There are many reasons, as well as many ways, to perform strengthening exercises for the shoulders. Strong shoulder muscles are resistant to common injuries, such as torn rotator cuffs. Some women wear outfits with shoulder pads, so that their hips look smaller in contrast to their shoulders. The same effect can be created with shoulder exercises, but the effects will be permanent. You should do your shoulder workouts three times a week. Allow 48 hours of rest between training sessions, and perform three sets of eight to 12 repetitions. You can perform shoulder exercises on weight training equipment, with dumbbells or with elastic resistance.

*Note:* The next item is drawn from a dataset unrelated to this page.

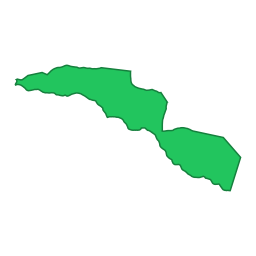 St Lawrence, Anse-la-Raye, Saint Lucia
{"feature_id": "8701671B18704050053031", "entity_name": "St Lawrence", "entity_type": "district", "adm_level": 2, "iso_a3": "LCA", "parent_name": "Saint Lucia", "parent_adm1": "Anse-la-Raye", "projection": "robinson", "projection_center": [-61.027, 13.938], "detail": "fine", "context": "isolated", "style": "filled", "palette": "green", "viewbox_px": 256, "rotation_deg": 0, "n_neighbors": 0, "source": "geoboundaries", "source_scale": "gbopen_adm2", "svg_char_len": 5676}
<svg xmlns="http://www.w3.org/2000/svg" viewBox="0 0 256 256"><path d="M197.0,177.4L197.7,177.5L198.0,177.5L198.7,177.5L199.1,177.5L199.3,177.5L199.9,177.4L200.5,177.2L201.1,177.0L201.6,176.9L202.3,176.7L202.9,176.4L203.2,176.3L204.6,176.9L204.8,177.2L205.1,177.4L205.2,177.7L205.5,178.1L206.1,178.3L206.6,178.3L207.0,178.4L207.5,178.6L207.9,178.7L208.5,178.9L208.8,179.0L209.0,179.1L209.3,179.2L209.7,179.3L209.9,179.3L210.5,179.7L210.6,179.8L210.8,180.1L211.1,180.4L211.2,180.7L211.4,181.0L211.6,181.4L211.8,181.7L211.9,181.9L212.1,182.2L212.2,182.5L212.4,182.8L212.5,183.0L212.8,183.3L213.0,183.5L213.3,183.7L213.7,183.9L213.8,184.0L214.3,184.2L214.9,184.3L215.4,184.3L216.0,184.3L216.9,184.2L217.6,184.2L218.0,184.2L218.4,184.0L219.2,184.2L219.5,184.5L220.1,185.6L220.7,186.4L221.0,186.9L221.7,187.8L222.2,188.6L222.8,189.3L223.1,189.5L223.3,189.8L223.7,189.9L224.3,190.1L224.7,190.3L225.2,190.3L225.6,190.4L225.9,190.4L226.3,190.5L226.9,190.5L227.2,190.4L227.7,190.4L228.0,190.4L228.5,190.4L228.9,190.6L229.3,190.6L229.6,190.6L230.1,190.7L230.3,190.3L240.6,157.4L223.3,137.5L192.9,131.0L192.1,130.7L190.7,130.0L189.7,129.4L188.8,129.1L188.6,129.0L188.3,128.9L187.9,128.7L187.4,128.5L186.6,128.4L185.3,128.1L183.9,127.8L182.0,127.7L180.7,127.8L179.8,128.1L178.4,128.2L177.5,128.3L175.4,129.0L174.2,129.4L173.2,130.2L172.2,130.5L170.6,130.6L169.3,130.6L168.2,130.6L167.0,130.7L166.0,130.9L164.7,131.1L163.6,131.2L162.2,131.1L162.1,130.8L162.3,130.5L162.3,129.4L162.3,128.3L162.3,126.3L162.3,124.5L162.4,122.6L162.5,121.1L162.6,119.9L162.9,118.9L163.2,118.1L163.5,116.9L163.8,115.4L164.1,114.5L164.7,113.0L165.2,111.5L165.9,109.6L166.2,108.9L166.2,108.3L166.1,107.3L166.1,106.8L166.2,106.1L166.5,104.7L166.8,103.7L166.9,102.8L166.9,101.9L167.1,101.9L161.0,92.7L160.9,92.8L160.4,92.6L159.6,92.6L158.8,92.6L158.0,92.1L157.6,91.8L157.2,91.6L156.8,91.3L156.3,91.1L155.6,91.0L154.7,90.6L154.2,90.4L153.3,90.0L152.6,89.7L152.2,89.5L151.4,89.6L150.6,89.8L149.1,90.1L147.9,90.2L146.6,90.3L145.7,90.1L144.5,89.6L143.7,89.3L142.6,89.1L141.6,88.9L140.7,88.7L140.0,88.5L139.5,88.4L138.9,88.3L137.1,87.6L136.1,87.2L135.0,86.7L134.3,86.2L134.0,85.8L132.7,84.8L132.1,84.2L131.6,83.4L131.1,82.0L131.0,81.4L130.8,80.2L130.8,78.9L130.7,78.2L130.6,77.1L130.5,76.1L130.5,75.1L130.5,73.7L130.5,72.3L130.6,71.2L130.4,71.2L101.1,67.7L100.1,68.2L96.2,68.8L94.1,68.7L93.1,68.8L92.5,68.8L91.4,68.6L89.9,68.2L87.6,68.3L86.3,68.1L84.8,67.7L84.7,67.7L83.8,67.5L82.8,67.6L79.6,68.1L78.4,67.9L77.0,67.2L76.0,67.1L74.2,66.9L72.1,66.6L70.5,66.3L69.1,65.8L67.7,65.4L66.6,65.3L65.6,65.5L64.5,65.9L62.7,66.7L61.2,67.2L59.6,67.5L58.3,67.5L57.3,67.6L56.2,68.0L54.8,68.5L53.4,69.2L52.2,70.0L50.8,71.1L49.8,72.2L48.6,73.4L47.6,74.3L47.2,74.7L42.1,72.5L28.0,75.5L24.0,78.5L22.1,79.8L20.5,79.9L17.3,79.1L16.5,79.5L16.3,79.6L16.6,79.8L16.7,80.4L16.9,80.9L16.8,81.8L15.8,83.6L15.5,84.1L15.4,84.5L15.6,85.0L16.5,84.7L17.5,84.4L19.1,84.6L20.7,85.0L22.6,86.2L24.1,87.4L25.3,88.4L26.1,89.5L26.8,90.1L27.4,90.4L28.5,90.7L30.6,90.4L33.3,89.8L34.9,89.4L36.1,89.5L37.4,89.3L38.5,89.4L39.7,90.0L40.7,90.7L41.5,91.3L42.2,91.6L42.6,92.0L42.8,92.1L45.3,92.8L46.1,92.8L46.8,92.7L47.6,92.8L48.1,92.9L48.3,92.9L48.7,92.9L48.8,92.9L49.2,93.0L49.9,92.9L50.8,92.8L51.5,92.7L52.5,92.8L53.3,92.8L53.9,93.0L54.4,93.2L55.1,93.6L55.5,94.1L55.8,94.3L56.1,94.6L56.5,94.8L57.4,94.8L58.3,94.9L58.9,95.0L60.1,95.4L61.3,95.6L62.4,95.8L63.6,95.7L64.3,95.4L64.7,95.2L65.2,95.1L65.8,95.4L66.2,95.7L66.7,96.0L67.3,96.1L68.3,95.9L69.2,95.5L70.4,94.9L71.7,94.2L73.1,93.8L74.6,93.4L76.1,93.0L77.2,93.0L78.8,93.2L79.9,93.5L81.2,93.9L82.2,94.6L83.5,95.3L84.5,95.8L86.4,97.1L86.5,97.2L87.2,97.7L88.3,98.5L89.0,99.0L89.7,99.4L90.5,99.4L91.1,99.7L92.0,100.0L92.7,100.2L93.8,100.4L94.5,100.5L95.0,100.6L95.6,100.9L96.0,101.2L96.1,101.6L96.4,102.2L96.7,102.8L97.1,103.2L97.5,103.9L98.1,104.5L98.7,105.0L99.3,105.3L99.9,105.7L101.1,106.5L101.6,107.0L102.3,107.6L102.7,108.0L102.8,108.4L102.8,108.8L102.9,109.4L103.0,109.8L103.2,110.3L103.8,111.1L104.4,111.8L104.9,112.5L105.5,113.2L105.9,114.0L106.3,115.1L106.7,116.1L107.1,116.8L107.2,117.1L107.3,117.3L107.5,117.4L108.0,117.2L108.9,116.9L109.9,116.7L111.1,116.8L112.4,116.7L113.6,116.8L114.3,116.8L115.1,116.8L116.1,117.1L116.9,117.2L117.5,117.2L118.5,117.3L119.6,117.8L120.7,118.2L121.6,118.6L122.4,119.3L123.0,119.8L123.5,120.7L123.8,121.3L124.2,122.0L125.0,122.8L125.4,123.1L125.8,123.5L126.5,124.4L127.2,125.9L127.6,126.8L128.0,128.1L128.2,128.5L128.5,128.7L128.6,128.9L128.9,129.1L129.0,129.2L129.6,129.4L130.5,129.7L131.4,130.0L132.8,130.2L133.7,130.2L134.7,130.1L135.6,130.2L136.4,130.1L137.5,130.2L139.4,130.0L140.1,129.6L140.6,129.3L141.1,128.5L141.4,128.0L144.8,127.9L145.6,128.5L146.5,129.4L147.6,130.3L148.4,130.4L149.1,130.6L150.5,131.4L151.8,132.4L152.0,132.4L152.0,132.5L153.4,133.5L154.7,134.4L155.4,135.2L156.0,136.7L156.4,137.8L156.7,138.4L157.3,139.6L158.2,140.5L158.6,140.9L159.0,141.7L159.5,143.1L159.7,143.9L159.8,144.9L160.0,145.8L160.4,146.6L161.4,147.7L162.9,148.9L164.3,149.8L165.2,150.5L165.7,151.5L166.2,152.6L166.3,153.7L166.5,154.5L166.8,155.7L167.5,156.5L168.5,157.6L169.8,158.6L170.9,159.2L171.6,159.6L171.9,159.9L172.1,161.0L172.3,161.6L172.7,162.4L173.0,163.2L174.2,164.3L175.1,164.6L175.9,164.6L177.2,164.6L178.3,164.4L179.3,164.7L180.0,165.0L180.5,165.8L180.9,166.7L181.4,167.9L181.7,168.7L182.1,169.3L183.0,170.1L184.0,170.6L184.9,171.1L185.8,171.8L186.6,172.5L187.9,173.9L188.3,174.1L189.1,174.6L189.6,174.8L189.9,175.0L190.2,175.2L190.7,175.5L191.3,175.9L191.5,176.2L192.1,176.5L192.4,176.7L193.1,176.9L193.6,177.1L193.9,177.2L194.3,177.2L194.7,177.3L195.4,177.3L195.7,177.3L196.0,177.3L196.5,177.4L197.0,177.4Z" fill="#22c55e" stroke="#15803d" stroke-width="1.5"/></svg>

Shoulder Rotator Cuff Exercises
The shoulder rotator cuff muscles lie on the outside of the shoulder joint. They are responsible for elevating the arm and rotating the should in various directions. The four rotator cuff muscles include. the supraspinatus, the infraspinatus, the teres minor and the subscapularis. The side-lying external rotation exercise is one of the most common ways to prevent or rehabilitate injuries to this area. Lay on your side and support yourself with your bottom arm. Hold a light weight with your top hand. Position your top elbow so that it rests firmly against your waist. Lower your forearm so that your hand is in line with your belly button. Inhale to prepare, and as you exhale, rotate your shoulder so that your hand faces the ceiling. Perform one set, and then change sides.

Dumbbell Overhead Press
The overhead press works the deltoids, which are the largest muscles of the shoulder. Sit on an upright weight bench, and make sure that your head, butt and shoulders are lined up against the seat. Begin with the weights in alignment with your shoulders, and the palms facing the ceiling. Inhale to prepare. As you exhale, straighten your arms and press the weights overhead. Do not allow your back to arch. This exercise can also be performed with a barbell.

Dumbbell Lateral Raise
Begin by standing in an upright position. Hold one weight in each hand, and position the weights so that they are in fort of your thighs. Your elbows should be slightly bent, but your wrists should be straight. Inhale to prepare. As you exhale, raise your arms to shoulder height. Inhale to return. You can also do this with a resistance band. Place one foot on the band, and hold each handle with each hand. Raise your arms to shoulder height, and then slowly lower them.

Front Raise
This exercise works the front of the deltoid muscle. Although it is often demonstrated raising both arms simultaneously, above shoulder height, if you have a tendency towards shoulder impingement injuries, or if you do not have enough core strength to maintain a stable spine while lifting the weight, it is suggested that you work one arm at a time, and do not raise the arm above shoulder height. Stand with your feet parallel and your knees relaxed. Hold one weight with each hand, with your palms facing your body. Inhale to prepare, and as you exhale, raise the arm to shoulder height, so that it is parallel to the floor. You can either perform one set at a time, or alternate arms within a set.